The city never really slept.
Buses sighed down wet streets, billboards blinked their endless light, and somewhere between the noise and the neon, Arielle typed another page of her story.
College life was everything she’d dreamed of and everything she hadn’t expected.
Professors who pushed her limits. Deadlines that blurred day and night. A world that demanded she become someone new.
Lance was still in Manila, chasing his own dream. His name had begun to appear in small art magazines. He’d even been offered a spot in an international workshop.
They still talked every day at first. Messages. Calls. Letters that smelled faintly of turpentine and coffee.
But slowly, the spaces between replies began to grow.
One night, Arielle sat by her dorm window, her phone glowing in the dark.
The last message from Lance was two days old.
“Painting until morning again. Wish you were here.”
She typed back, “Don’t forget to rest. I miss you.”
Then deleted it. Then retyped it. Then deleted it again.
It wasn’t anger she felt just that aching uncertainty that comes when love stretches across miles.
Weeks passed.
Arielle threw herself into her writing, into contests and readings, into anything that could fill the quiet.
Then one afternoon, while browsing online, she saw a post from a Manila art page:
“Rising artist Lance Rivera collaborates with visual poet Cassie Yulo for new exhibit, Light and Skin.”
Her heart skipped.
The photo beneath showed him smiling beside a girl hair tied up in a messy bun, paint on her hands, standing close. Too close.
She tried not to overthink it.
But that night, her writing stopped mid-sentence.
A few days later, Lance called. His voice sounded tired, like it was coming from another lifetime.
“Hey,” he said. “Sorry I’ve been gone a while. Things got… busy.”
“I saw your exhibit,” she said quietly.
He hesitated. “Yeah. Cassie’s a photographer I’m working with. It’s nothing..”
“You don’t have to explain.”
“I want to,” he said. “It’s just… I don’t want you to feel left out of my world.”
She smiled faintly, though he couldn’t see it. “Then don’t build a world where I can’t fit.”
Silence. Then a soft sigh. “You’re right.”
“Just promise me something,” she whispered. “That we won’t let distance make us strangers.”
“I promise.”
Promises are strange things.
They don’t break all at once; they fade, quietly, the way colors fade after too much light.
By December, their calls came once a week.
By February, once a month.
And yet, Arielle still waited by the window every night.
Just in case.
One afternoon, her professor announced an upcoming writing fellowship in Manila limited slots, national selection.
Arielle hesitated for days before applying.
When the acceptance email arrived, her heart nearly stopped.
Congratulations!
Venue: Luna Gallery, Manila opening exhibit by featured artist Lance Rivera.
Fate, it seemed, had a cruel sense of humor.
The gallery buzzed with music and applause when she arrived weeks later.
Paintings lined the walls brilliant, haunting. At the center was a new piece: a girl standing in front of a window, but this time, her back was turned.

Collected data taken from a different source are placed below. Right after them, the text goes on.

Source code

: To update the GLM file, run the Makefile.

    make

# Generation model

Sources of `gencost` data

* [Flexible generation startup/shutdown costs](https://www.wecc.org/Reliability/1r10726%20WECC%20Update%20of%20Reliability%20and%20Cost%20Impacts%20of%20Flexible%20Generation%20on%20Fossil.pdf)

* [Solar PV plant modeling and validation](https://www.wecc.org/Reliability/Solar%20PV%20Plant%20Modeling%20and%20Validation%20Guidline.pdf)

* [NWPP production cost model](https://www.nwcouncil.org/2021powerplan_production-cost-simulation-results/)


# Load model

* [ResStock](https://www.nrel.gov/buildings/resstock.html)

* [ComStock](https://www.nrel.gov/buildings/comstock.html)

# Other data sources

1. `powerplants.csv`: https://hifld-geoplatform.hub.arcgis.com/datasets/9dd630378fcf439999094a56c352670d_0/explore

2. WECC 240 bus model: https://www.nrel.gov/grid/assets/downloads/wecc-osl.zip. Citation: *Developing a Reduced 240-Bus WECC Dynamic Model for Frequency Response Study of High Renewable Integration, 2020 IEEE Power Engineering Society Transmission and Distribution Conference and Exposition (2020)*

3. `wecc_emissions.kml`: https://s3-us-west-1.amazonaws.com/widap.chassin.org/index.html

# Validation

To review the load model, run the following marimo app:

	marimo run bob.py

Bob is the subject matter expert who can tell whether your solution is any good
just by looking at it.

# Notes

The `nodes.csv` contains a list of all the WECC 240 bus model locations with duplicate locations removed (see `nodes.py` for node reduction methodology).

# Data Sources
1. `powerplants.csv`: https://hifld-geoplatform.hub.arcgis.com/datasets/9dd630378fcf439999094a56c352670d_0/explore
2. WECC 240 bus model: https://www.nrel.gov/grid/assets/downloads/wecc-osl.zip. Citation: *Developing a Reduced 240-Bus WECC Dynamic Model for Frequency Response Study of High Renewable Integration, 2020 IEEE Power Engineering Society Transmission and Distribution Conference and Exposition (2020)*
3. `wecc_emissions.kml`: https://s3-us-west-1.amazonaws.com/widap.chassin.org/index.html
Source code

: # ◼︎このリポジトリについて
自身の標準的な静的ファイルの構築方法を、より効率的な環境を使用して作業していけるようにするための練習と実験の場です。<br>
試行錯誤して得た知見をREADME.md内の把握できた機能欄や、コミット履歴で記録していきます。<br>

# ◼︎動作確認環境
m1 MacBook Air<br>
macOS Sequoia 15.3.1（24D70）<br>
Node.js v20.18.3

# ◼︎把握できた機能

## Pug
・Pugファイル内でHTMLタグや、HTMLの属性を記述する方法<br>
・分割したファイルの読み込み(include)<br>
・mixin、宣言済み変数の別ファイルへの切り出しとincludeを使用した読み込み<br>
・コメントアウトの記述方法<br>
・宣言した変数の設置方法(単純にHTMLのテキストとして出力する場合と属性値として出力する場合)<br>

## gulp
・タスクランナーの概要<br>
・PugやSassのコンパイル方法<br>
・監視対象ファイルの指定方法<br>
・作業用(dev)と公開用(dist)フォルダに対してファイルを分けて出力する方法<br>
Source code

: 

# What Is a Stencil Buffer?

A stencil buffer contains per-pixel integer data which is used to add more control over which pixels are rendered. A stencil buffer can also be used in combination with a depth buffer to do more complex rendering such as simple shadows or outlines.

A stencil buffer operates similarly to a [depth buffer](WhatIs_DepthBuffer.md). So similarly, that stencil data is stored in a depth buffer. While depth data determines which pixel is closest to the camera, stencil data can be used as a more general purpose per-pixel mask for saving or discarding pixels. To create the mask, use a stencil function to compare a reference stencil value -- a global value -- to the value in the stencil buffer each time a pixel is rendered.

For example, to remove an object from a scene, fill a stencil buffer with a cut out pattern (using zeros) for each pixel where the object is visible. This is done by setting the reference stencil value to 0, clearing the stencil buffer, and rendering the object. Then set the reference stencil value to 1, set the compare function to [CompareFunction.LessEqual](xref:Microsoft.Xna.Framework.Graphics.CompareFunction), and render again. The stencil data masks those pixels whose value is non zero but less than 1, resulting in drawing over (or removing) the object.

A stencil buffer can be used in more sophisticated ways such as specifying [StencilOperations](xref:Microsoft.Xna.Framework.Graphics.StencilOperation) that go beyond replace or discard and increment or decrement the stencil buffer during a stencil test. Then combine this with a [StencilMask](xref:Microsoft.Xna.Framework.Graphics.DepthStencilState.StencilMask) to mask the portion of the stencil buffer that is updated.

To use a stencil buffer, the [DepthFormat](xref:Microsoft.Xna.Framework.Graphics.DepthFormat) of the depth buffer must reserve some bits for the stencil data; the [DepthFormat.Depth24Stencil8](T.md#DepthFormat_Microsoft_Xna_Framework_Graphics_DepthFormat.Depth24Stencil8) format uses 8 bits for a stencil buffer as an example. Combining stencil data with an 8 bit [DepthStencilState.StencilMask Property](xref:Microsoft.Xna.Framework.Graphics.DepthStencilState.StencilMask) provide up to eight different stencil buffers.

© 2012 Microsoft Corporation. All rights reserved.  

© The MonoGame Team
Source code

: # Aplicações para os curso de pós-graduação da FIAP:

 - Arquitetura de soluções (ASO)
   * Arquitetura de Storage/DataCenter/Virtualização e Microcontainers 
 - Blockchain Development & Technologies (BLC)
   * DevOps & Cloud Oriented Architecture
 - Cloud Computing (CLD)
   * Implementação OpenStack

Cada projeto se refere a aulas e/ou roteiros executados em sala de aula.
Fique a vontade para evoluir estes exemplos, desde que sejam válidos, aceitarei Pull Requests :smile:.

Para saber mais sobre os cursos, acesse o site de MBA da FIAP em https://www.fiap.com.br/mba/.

Arielle froze. She didn’t need a caption to know it was her.
Lance appeared a moment later, paint still on his sleeves.
Their eyes met. For a heartbeat, the noise of the room disappeared.
“You came,” he said.
“I almost didn’t.”
He nodded slowly. “You saw it, didn’t you?”
She looked back at the painting. “You painted the distance.”
He exhaled. “Because that’s all I’ve been feeling lately. I keep painting windows, but none of them look right without you in front of them.”
Her throat tightened. “Then why did you stop calling?”
He ran a hand through his hair. “Because every time I did, I realized how much I missed you and I hated the person I was becoming without you near. I thought maybe if I buried myself in work, it’d hurt less.”
“Did it?”
“No,” he whispered. “It made it worse.”
For a long moment, they stood there two people who had once shared the same dream, now standing on opposite sides of it.
When the crowd thinned, he led her outside to the back alley, where the noise faded to rain.
“I’m proud of you, you know,” he said. “You’re living the stories we used to imagine.”
“And I’m proud of you,” she said. “You’re painting the skies we used to watch.”
He smiled sadly. “So why does it still hurt?”
“Because we grew,” she said softly. “And sometimes growing means changing shapes. Maybe the way we fit back then isn’t the way we fit now.”
Lance looked down, rain dripping from his hair. “Are we saying goodbye again?”
She shook her head. “No. Just learning how to hold each other differently.”
That night, before leaving Manila, Arielle visited their old café. She wrote a note on a napkin and left it under his cup.
Love doesn’t vanish when people change. It just finds new ways to stay.
I’ll keep writing our light, wherever we are.
Arielle
Back in her dorm, she opened her journal and wrote:
Maybe distance isn’t the enemy.
Maybe it’s just another canvas.
Because if love was real once, it leaves color behind.
She looked out her window the same kind of rain that once fell outside St. Claire.
And in the reflection, for a moment, she swore she could see him smiling back.